Economia a serviço da eleição
Flávio Bolsonaro lembra a Guedes que estamos ‘em ano eleitoral’, num recado nada sutil de que o que importa éganhar a eleição, e não equilibrar as contas públicas
Com um histórico mal explicado de compra de imóveis em dinheiro vivo e uso de verbas de gabinete quando era deputado estadual, o senador Flávio Bolsonaro (PL-RJ) expôs com exatidão a visão de sua família sobre a administração pública. Escolhido para coordenar a campanha de Jair Bolsonaro, Flávio deixou claro, em entrevista ao jornal O Globo, que não vê qualquer problema na instrumentalização da política econômica para impulsionar a candidatura do pai. Se ainda havia dúvidas sobre o papel do ministro Paulo Guedes nessa conjuntura, não há mais. Pela reeleição, vale tudo, inclusive arrebentar o pouco que resta da credibilidade fiscal do País. “Ele (Guedes) tem o senso de responsabilidade de buscar o meio-termo para que a política econômica não degringole o Brasil de vez, a médio e longo prazo, mas sabe da importância, em ano eleitoral, de ter um remédio mais amargo para segurar a inflação, reduzir o preço do dólar e gerar mais emprego”, disse o senador.
Criativo o entendimento de Flávio sobre o que seria um “remédio amargo”, dado que o Banco Central, cuja solitária missão é justamente assegurar a estabilidade do poder de compra da moeda por meio do regime de metas de inflação, discorda veementemente dele. Na ata da última reunião que elevou os juros a 10,75%, o Comitê de Política Monetária (Copom) destacou que “mesmo políticas fiscais que tenham efeitos baixistas sobre a inflação no curto prazo podem causar deterioração nos prêmios de risco, aumento das expectativas de inflação e, consequentemente, um efeito altista na inflação prospectiva”. Foi um alerta sobre as discussões a respeito da desoneração de combustíveis, assunto que é uma obsessão de Bolsonaro e que Guedes passou a considerar um “mal menor”.
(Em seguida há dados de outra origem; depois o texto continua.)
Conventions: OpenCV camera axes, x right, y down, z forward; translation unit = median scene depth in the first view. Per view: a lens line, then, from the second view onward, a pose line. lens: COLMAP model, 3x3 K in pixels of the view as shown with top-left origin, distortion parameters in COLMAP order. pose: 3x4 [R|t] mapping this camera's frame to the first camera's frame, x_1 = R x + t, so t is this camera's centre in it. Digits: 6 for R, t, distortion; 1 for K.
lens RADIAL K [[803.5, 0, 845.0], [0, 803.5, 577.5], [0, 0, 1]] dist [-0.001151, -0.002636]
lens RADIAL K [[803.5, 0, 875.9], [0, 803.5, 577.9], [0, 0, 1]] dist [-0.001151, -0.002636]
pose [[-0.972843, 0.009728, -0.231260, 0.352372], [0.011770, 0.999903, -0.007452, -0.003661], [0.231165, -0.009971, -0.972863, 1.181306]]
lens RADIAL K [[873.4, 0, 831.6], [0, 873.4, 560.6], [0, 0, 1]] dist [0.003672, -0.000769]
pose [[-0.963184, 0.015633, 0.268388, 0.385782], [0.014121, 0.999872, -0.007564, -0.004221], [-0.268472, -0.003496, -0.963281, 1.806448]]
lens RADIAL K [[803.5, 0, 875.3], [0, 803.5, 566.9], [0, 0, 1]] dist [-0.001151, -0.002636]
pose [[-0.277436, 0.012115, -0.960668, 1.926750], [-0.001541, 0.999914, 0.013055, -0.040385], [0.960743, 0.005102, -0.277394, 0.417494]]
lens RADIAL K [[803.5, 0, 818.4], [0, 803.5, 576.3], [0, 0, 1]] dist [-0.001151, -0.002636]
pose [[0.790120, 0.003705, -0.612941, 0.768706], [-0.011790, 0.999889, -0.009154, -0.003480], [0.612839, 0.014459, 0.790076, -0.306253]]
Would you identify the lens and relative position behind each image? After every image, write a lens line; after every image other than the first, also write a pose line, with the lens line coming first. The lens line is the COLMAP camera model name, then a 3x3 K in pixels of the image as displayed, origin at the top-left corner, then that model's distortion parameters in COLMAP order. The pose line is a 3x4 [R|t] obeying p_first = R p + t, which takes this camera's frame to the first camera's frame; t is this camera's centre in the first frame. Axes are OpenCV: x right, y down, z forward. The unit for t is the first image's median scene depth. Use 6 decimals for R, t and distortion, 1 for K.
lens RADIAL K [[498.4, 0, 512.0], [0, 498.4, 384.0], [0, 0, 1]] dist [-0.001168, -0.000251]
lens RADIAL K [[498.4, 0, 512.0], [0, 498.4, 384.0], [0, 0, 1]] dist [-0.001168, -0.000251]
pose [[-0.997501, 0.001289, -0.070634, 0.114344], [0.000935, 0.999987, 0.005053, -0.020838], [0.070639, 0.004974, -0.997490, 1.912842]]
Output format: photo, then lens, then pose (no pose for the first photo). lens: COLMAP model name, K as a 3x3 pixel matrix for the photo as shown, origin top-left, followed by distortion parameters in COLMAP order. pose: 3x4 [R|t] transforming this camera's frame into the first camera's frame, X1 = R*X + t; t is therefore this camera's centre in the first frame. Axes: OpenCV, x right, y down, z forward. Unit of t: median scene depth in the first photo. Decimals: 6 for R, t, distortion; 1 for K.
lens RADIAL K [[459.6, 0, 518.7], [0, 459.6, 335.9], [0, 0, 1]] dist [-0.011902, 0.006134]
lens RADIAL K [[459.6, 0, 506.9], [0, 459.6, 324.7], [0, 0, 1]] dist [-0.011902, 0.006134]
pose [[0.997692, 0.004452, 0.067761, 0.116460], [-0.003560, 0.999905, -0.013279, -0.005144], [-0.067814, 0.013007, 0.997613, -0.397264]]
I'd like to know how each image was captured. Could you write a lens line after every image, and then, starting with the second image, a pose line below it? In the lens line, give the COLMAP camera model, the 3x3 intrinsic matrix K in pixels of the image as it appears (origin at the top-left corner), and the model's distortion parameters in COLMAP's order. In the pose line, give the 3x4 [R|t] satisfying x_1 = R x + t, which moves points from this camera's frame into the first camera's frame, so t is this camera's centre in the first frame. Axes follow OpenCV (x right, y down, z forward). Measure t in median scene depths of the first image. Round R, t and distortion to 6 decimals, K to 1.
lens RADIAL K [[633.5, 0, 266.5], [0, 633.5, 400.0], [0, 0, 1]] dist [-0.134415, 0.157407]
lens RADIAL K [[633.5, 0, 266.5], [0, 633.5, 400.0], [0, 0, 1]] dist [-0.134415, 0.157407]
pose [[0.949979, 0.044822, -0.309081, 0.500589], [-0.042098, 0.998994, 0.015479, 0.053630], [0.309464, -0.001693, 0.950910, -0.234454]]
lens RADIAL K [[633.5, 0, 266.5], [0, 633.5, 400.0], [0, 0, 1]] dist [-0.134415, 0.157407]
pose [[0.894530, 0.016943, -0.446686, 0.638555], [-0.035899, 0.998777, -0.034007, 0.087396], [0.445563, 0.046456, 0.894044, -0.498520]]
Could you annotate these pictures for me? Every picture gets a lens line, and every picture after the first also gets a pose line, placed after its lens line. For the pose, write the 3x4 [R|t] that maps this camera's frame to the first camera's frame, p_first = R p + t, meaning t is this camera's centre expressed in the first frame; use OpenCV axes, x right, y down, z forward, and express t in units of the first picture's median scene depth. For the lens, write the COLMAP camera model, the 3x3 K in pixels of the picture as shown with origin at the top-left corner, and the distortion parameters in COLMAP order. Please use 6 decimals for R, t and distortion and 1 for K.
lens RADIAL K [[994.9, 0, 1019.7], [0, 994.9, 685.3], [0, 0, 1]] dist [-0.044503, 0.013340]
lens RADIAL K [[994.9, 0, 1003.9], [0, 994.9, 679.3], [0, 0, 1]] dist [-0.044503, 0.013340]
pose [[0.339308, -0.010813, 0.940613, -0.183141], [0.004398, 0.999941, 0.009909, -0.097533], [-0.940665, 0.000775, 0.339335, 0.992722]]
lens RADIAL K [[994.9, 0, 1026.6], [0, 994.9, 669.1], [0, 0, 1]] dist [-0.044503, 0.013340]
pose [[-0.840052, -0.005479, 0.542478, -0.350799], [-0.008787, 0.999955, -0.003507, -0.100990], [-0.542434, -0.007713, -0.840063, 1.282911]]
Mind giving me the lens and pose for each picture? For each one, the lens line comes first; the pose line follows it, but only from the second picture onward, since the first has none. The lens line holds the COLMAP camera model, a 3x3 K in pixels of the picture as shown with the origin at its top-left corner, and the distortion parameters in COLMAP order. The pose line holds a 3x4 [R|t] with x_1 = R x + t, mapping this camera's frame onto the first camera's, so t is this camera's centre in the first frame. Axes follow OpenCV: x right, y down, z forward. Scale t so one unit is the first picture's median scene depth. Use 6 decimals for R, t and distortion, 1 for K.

O preço da reeleição tem sido alto para a economia. A pretexto de abrir espaço para aumentar o valor do benefício do Auxílio Brasil, o governo destruiu o teto de gastos, permitiu o calote nas dívidas da União já reconhecidas pela Justiça e garantiu o pagamento de emendas bilionárias por meio do orçamento secreto. O Executivo, agora, dobra a aposta com a isenção tributária para o diesel e o reajuste para servidores, mas nem atendendo a interesses eleitoreiros e aniquilando sua biografia – palavras, frise-se, do próprio Guedes ao Estadão – o ministro pôde contar com alguma gratidão da família. “Eu não sei se ele seguiria no cargo em um segundo governo. Depende da disposição dele, que é cansativo. Você vê que o presidente Bolsonaro envelheceu muito, o Paulo Guedes também. É muito desgastante”, avaliou o senador.
Para bom entendedor, meia palavra basta, mas o presidente Jair Bolsonaro reiterou a concepção real que tem sobre o correto uso de recursos públicos – e, também, sobre o ministro: “Logicamente todo mundo briga com o Paulo Guedes, todo mundo quer dinheiro, é natural. Qual o político que não quer dinheiro? Se o deputado aqui não quiser dinheiro tá errado”, disse Bolsonaro, sem nem mesmo disfarçar que não está nem aí para a solidez fiscal e dos investimentos para promover o crescimento, reduzir o desemprego, diminuir a pobreza e acabar com a fome. Na mesma cerimônia no Palácio do Planalto, o presidente admitiu, sem rodeios, que entende tanto de economia quanto Guedes entende de política. “Então nós somos um casal perfeito. Eu não entro na área dele e ele não dá peruada na minha área.”
Bem se vê por que a economia está no atoleiro em que se encontra. Afinal, para o presidente, seria estranho se os políticos não quisessem dinheiro – como se a missão pública dos representantes do povo fosse de fato apropriar-se de verbas para seus redutos eleitorais, e não articular projetos que atendam aos interesses nacionais.
Que Bolsonaro dinamitou as fronteiras entre o público e o privado e explorou instituições de Estado para atender aos interesses de sua holding familiar de políticos profissionais não é segredo para ninguém. Mas não deixa de ser estarrecedora a naturalidade com que a família Bolsonaro demonstra publicamente e sem rodeios que seus objetivos eleitorais valem mais do que o futuro do País.